Task prompt: Put the lines of the items into a numbered list, beginning with the line containing "1.如果分值達到21分以" and continuing through the line containing "problemas com as lentes de contato", both included, with blank lines skipped. Include only those lines, and leave the pictures out of your answer.

::: Dataset :::

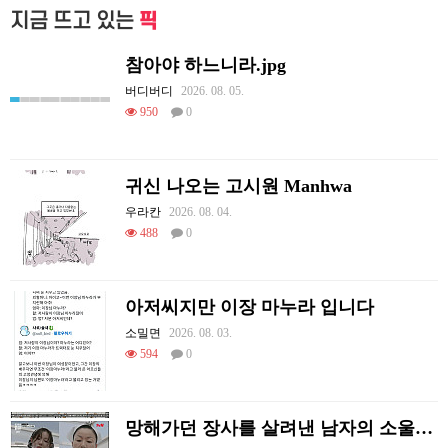
지금 뜨고 있는
픽
참아야 하느니라.jpg
버디버디
2026. 08. 05.
950
0
귀신 나오는 고시원 Manhwa
우라칸
2026. 08. 04.
488
0
아저씨지만 이장 마누라 입니다
소밀면
2026. 08. 03.
594
0
망해가던 장사를 살려낸 남자의 소울푸드 제육볶음의 위력 ㅋㅋ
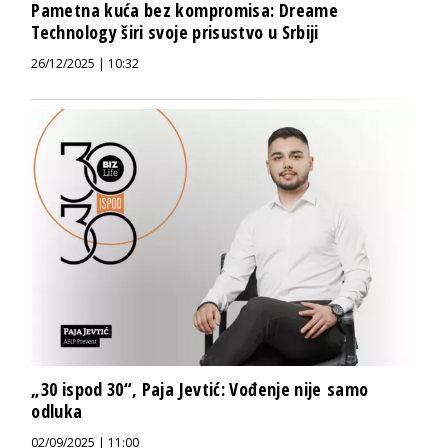
Pametna kuća bez kompromisa: Dreame
Technology širi svoje prisustvo u Srbiji
26/12/2025 | 10:32
„30 ispod 30“, Paja Jevtić: Vođenje nije samo
odluka
02/09/2025 | 11:00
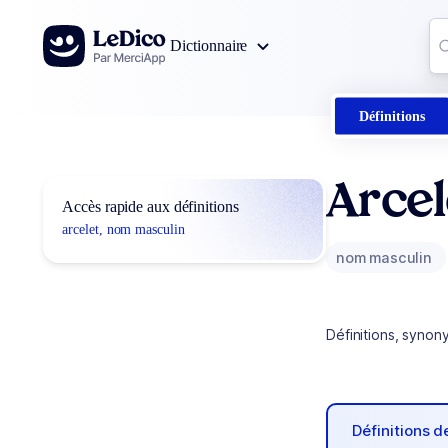
Aller au contenu
Co
Dictionnaire
0
r
Définitions
Arcel
Accès rapide aux définitions
arcelet, nom masculin
nom masculin
Définitions, synon
Définitions 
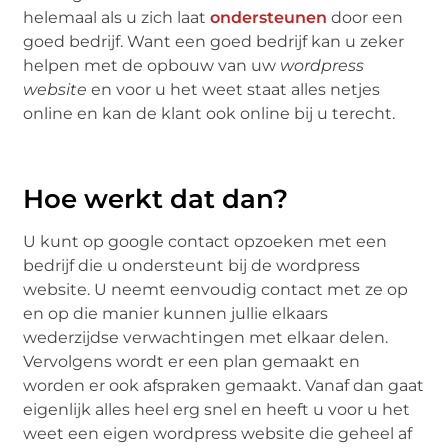
helemaal als u zich laat
ondersteunen
door een
goed bedrijf. Want een goed bedrijf kan u zeker
helpen met de opbouw van uw
wordpress
website
en voor u het weet staat alles netjes
online en kan de klant ook online bij u terecht.
Hoe werkt dat dan?
U kunt op google contact opzoeken met een
bedrijf die u ondersteunt bij de wordpress
website. U neemt eenvoudig contact met ze op
en op die manier kunnen jullie elkaars
wederzijdse verwachtingen met elkaar delen.
Vervolgens wordt er een plan gemaakt en
worden er ook afspraken gemaakt. Vanaf dan gaat
eigenlijk alles heel erg snel en heeft u voor u het
weet een eigen wordpress website die geheel af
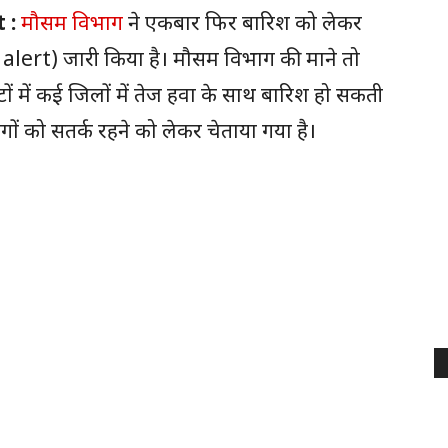
t :
मौसम विभाग
ने एकबार फिर बारिश को लेकर
 alert) जारी किया है। मौसम विभाग की माने तो
ों में कई जिलों में तेज हवा के साथ बारिश हो सकती
गों को सतर्क रहने को लेकर चेताया गया है।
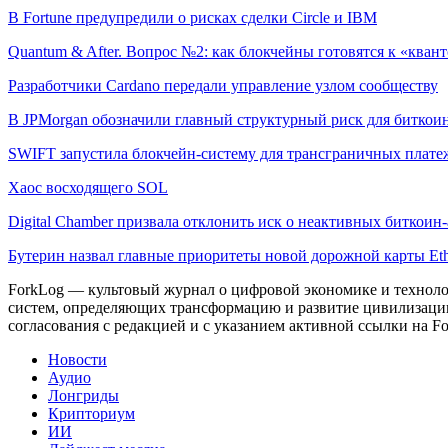
В Fortune предупредили о рисках сделки Circle и IBM
Quantum & After. Вопрос №2: как блокчейны готовятся к «квант
Разработчики Cardano передали управление узлом сообществу
В JPMorgan обозначили главный структурный риск для биткои
SWIFT запустила блокчейн-систему для трансграничных плате
Хаос восходящего SOL
Digital Chamber призвала отклонить иск о неактивных биткоин-
Бутерин назвал главные приоритеты новой дорожной карты Et
ForkLog — культовый журнал о цифровой экономике и технолог
систем, определяющих трансформацию и развитие цивилизаци
согласования с редакцией и с указанием активной ссылки на Fo
Новости
Аудио
Лонгриды
Крипториум
ИИ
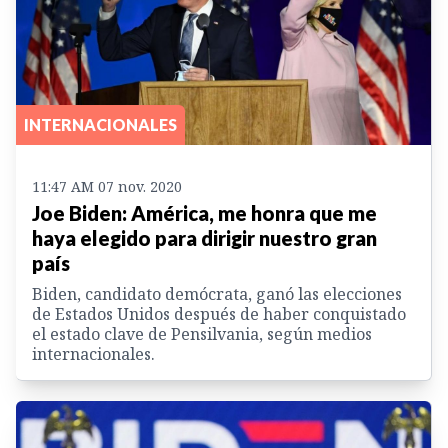
INTERNACIONALES
11:47 AM 07 nov. 2020
Joe Biden: América, me honra que me
haya elegido para dirigir nuestro gran
país
Biden, candidato demócrata, ganó las elecciones
de Estados Unidos después de haber conquistado
el estado clave de Pensilvania, según medios
internacionales.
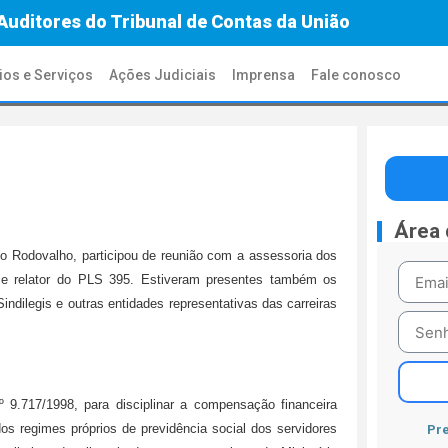
Auditores do Tribunal de Contas da União
ios e Serviços
Ações Judiciais
Imprensa
Fale conosco
Área
rdo Rodovalho, participou de reunião com a assessoria dos
 e relator do PLS 395. Estiveram presentes também os
ndilegis e outras entidades representativas das carreiras
 9.717/1998, para disciplinar a compensação financeira
os regimes próprios de previdência social dos servidores
Pre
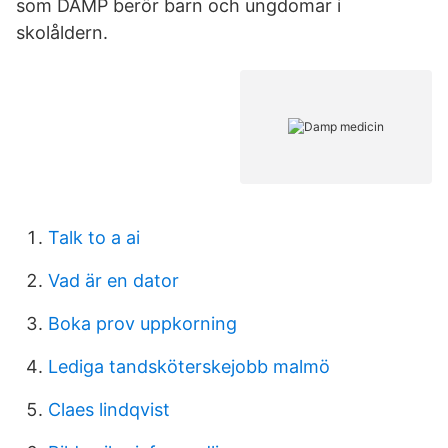
som DAMP berör barn och ungdomar i
skolåldern.
Talk to a ai
Vad är en dator
Boka prov uppkorning
Lediga tandsköterskejobb malmö
Claes lindqvist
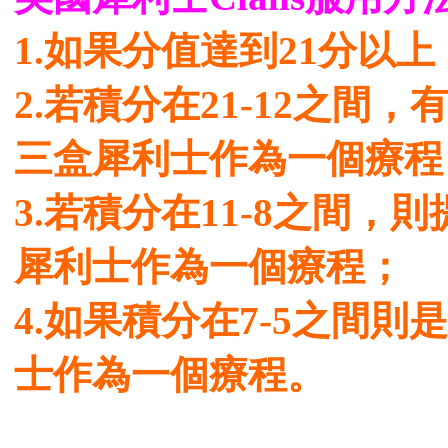
1.如果分值達到21分以
2.若積分在21-12之間
三盒犀利士作為一個療程
3.若積分在11-8之間
犀利士作為一個療程；
4.如果積分在7-5之間
士作為一個療程。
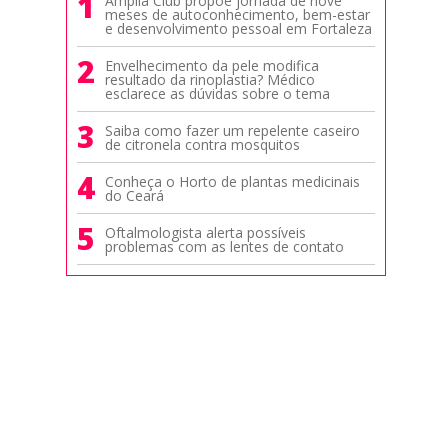
1
Amplia Club propõe jornada de nove
meses de autoconhecimento, bem-estar
e desenvolvimento pessoal em Fortaleza
2
Envelhecimento da pele modifica
resultado da rinoplastia? Médico
esclarece as dúvidas sobre o tema
3
Saiba como fazer um repelente caseiro
de citronela contra mosquitos
4
Conheça o Horto de plantas medicinais
do Ceará
5
Oftalmologista alerta possíveis
problemas com as lentes de contato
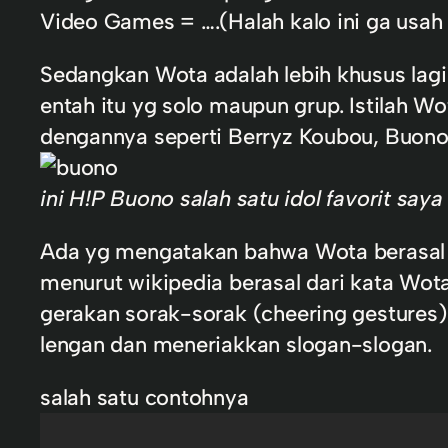
Video Games = ….(Halah kalo ini ga usah d
Sedangkan Wota adalah lebih khusus lag
entah itu yg solo maupun grup. Istilah 
dengannya seperti Berryz Koubou, Buono
ini H!P Buono salah satu idol favorit saya
Ada yg mengatakan bahwa Wota berasal d
menurut wikipedia berasal dari kata Wota
gerakan sorak-sorak (cheering gestures)
lengan dan meneriakkan slogan-slogan.
salah satu contohnya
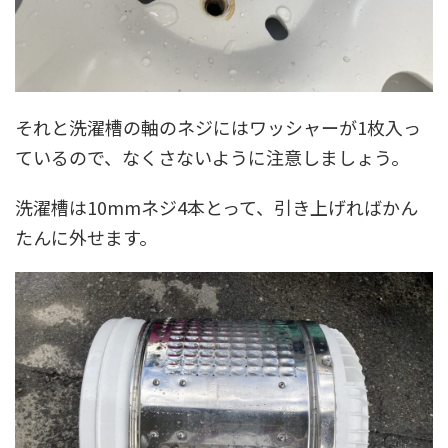
それと洗濯槽の軸のネジにはワッシャーが1枚入っ
ているので、なくさないように注意しましょう。
洗濯槽は10mmネジ4本とって、引き上げればかん
たんに外せます。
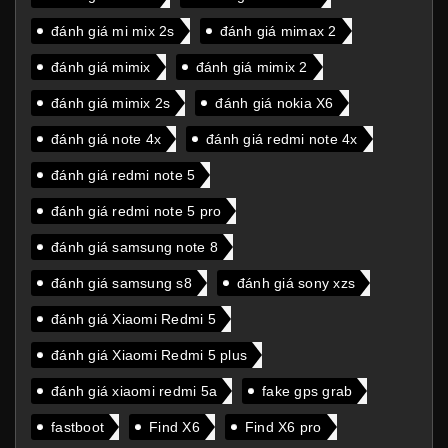
đánh giá mi mix 2s
đánh giá mimax 2
đánh giá mimix
đánh giá mimix 2
đánh giá mimix 2s
đánh giá nokia X6
đánh giá note 4x
đánh giá redmi note 4x
đánh giá redmi note 5
đánh giá redmi note 5 pro
đánh giá samsung note 8
đánh giá samsung s8
đánh giá sony xzs
đánh giá Xiaomi Redmi 5
đánh giá Xiaomi Redmi 5 plus
đánh giá xiaomi redmi 5a
fake gps grab
fastboot
Find X6
Find X6 pro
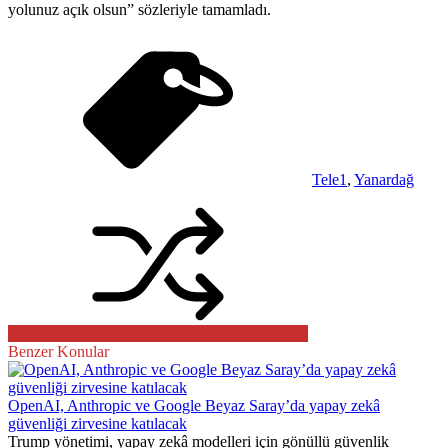
yolunuz açık olsun” sözleriyle tamamladı.
Tele1
,
Yanardağ
Benzer Konular
OpenAI, Anthropic ve Google Beyaz Saray’da yapay zekâ
güvenliği zirvesine katılacak
Trump yönetimi, yapay zekâ modelleri için gönüllü güvenlik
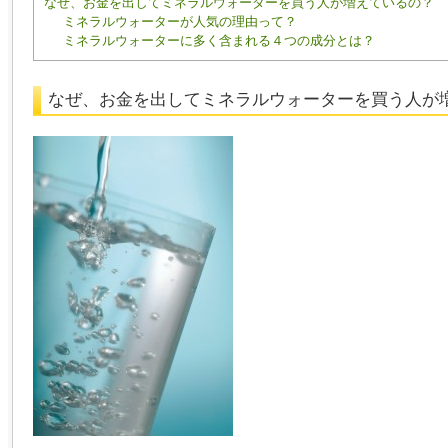
なぜ、お金を出してミネラルウォーターを買う人が増えているの？
ミネラルウォーターが人気の理由って？
ミネラルウォーターに多く含まれる４つの成分とは？
なぜ、お金を出してミネラルウォーターを買う人が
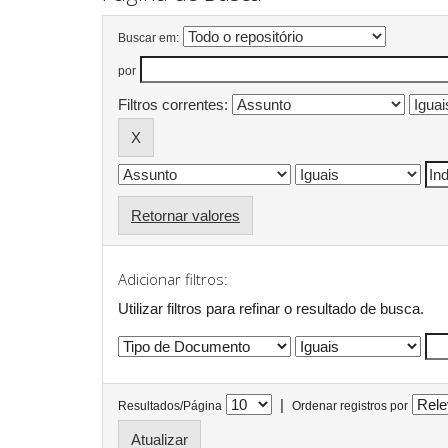
Buscar em:
por
Filtros correntes:
Retornar valores
Adicionar filtros:
Utilizar filtros para refinar o resultado de busca.
|
Resultados/Página
Ordenar registros por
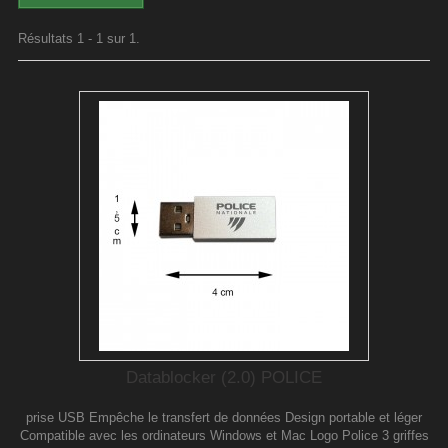
Résultats 1 - 1 sur 1.
Datablocker (2.0) POLICE
prise USB Empêche le transfert de données Design portable et léger
Compatible avec les ordinateurs Windows et Mac Logo Police 3 griffes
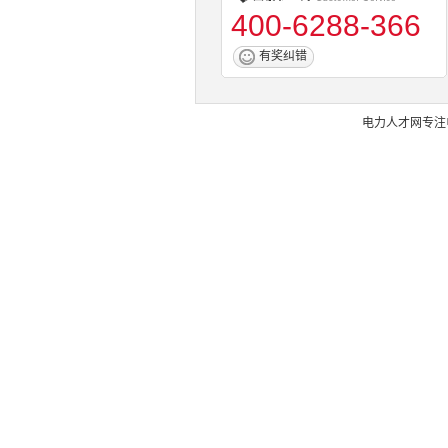
400-6288-366
有奖纠错
电力人才网
专注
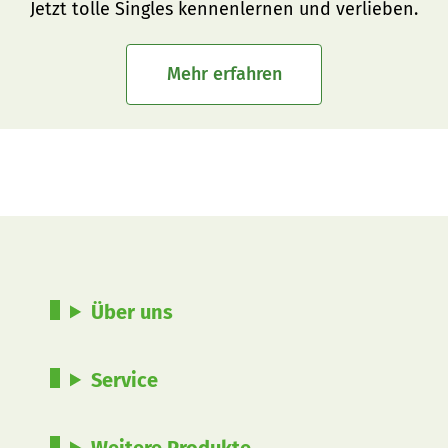
Jetzt tolle Singles kennenlernen und verlieben.
Mehr erfahren
Über uns
Service
Weitere Produkte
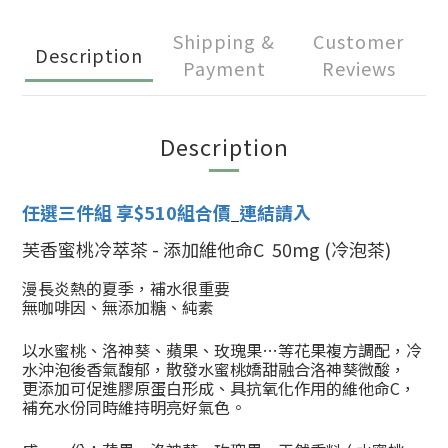
Shipping &
Customer
Description
Payment
Reviews
Description
任選三件組 享$510組合價
連結請入
芙香蜜桃冷萃茶 -
添加維他命C 50mg (冷泡茶)
漫長炎熱的夏季，
補水很重要
無咖啡因、無添加糖、純素
以
水蜜桃、洛神葵、蘋果、玫瑰果…等花果複方調配
，
冷
水沖泡後香氣馥郁，散發水蜜桃嬌甜融合洛神葵微酸，
更添加可促進膠原蛋白形成、具抗氧化作用的維他命C，
補充水份同時維持明亮好氣色。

:::

Answer below:
1. 1.如果分值達到21分以
2. 2.若積分在21-12之間
3. 三盒犀利士作為一個療程
4. 3.若積分在11-8之間
5. 犀利士作為一個療程；
6. 4.如果積分在7-5之間
7. 士作為一個療程。
8. 1
9. Amplia Club propõe jornada de nove
10. meses de autoconhecimento, bem-estar
11. e desenvolvimento pessoal em Fortaleza
12. 2
13. Envelhecimento da pele modifica
14. resultado da rinoplastia? Médico
15. esclarece as dúvidas sobre o tema
16. 3
17. Saiba como fazer um repelente caseiro
18. de citronela contra mosquitos
19. 4
20. Conheça o Horto de plantas medicinais
21. do Ceará
22. 5
23. Oftalmologista alerta possíveis
24. problemas com as lentes de contato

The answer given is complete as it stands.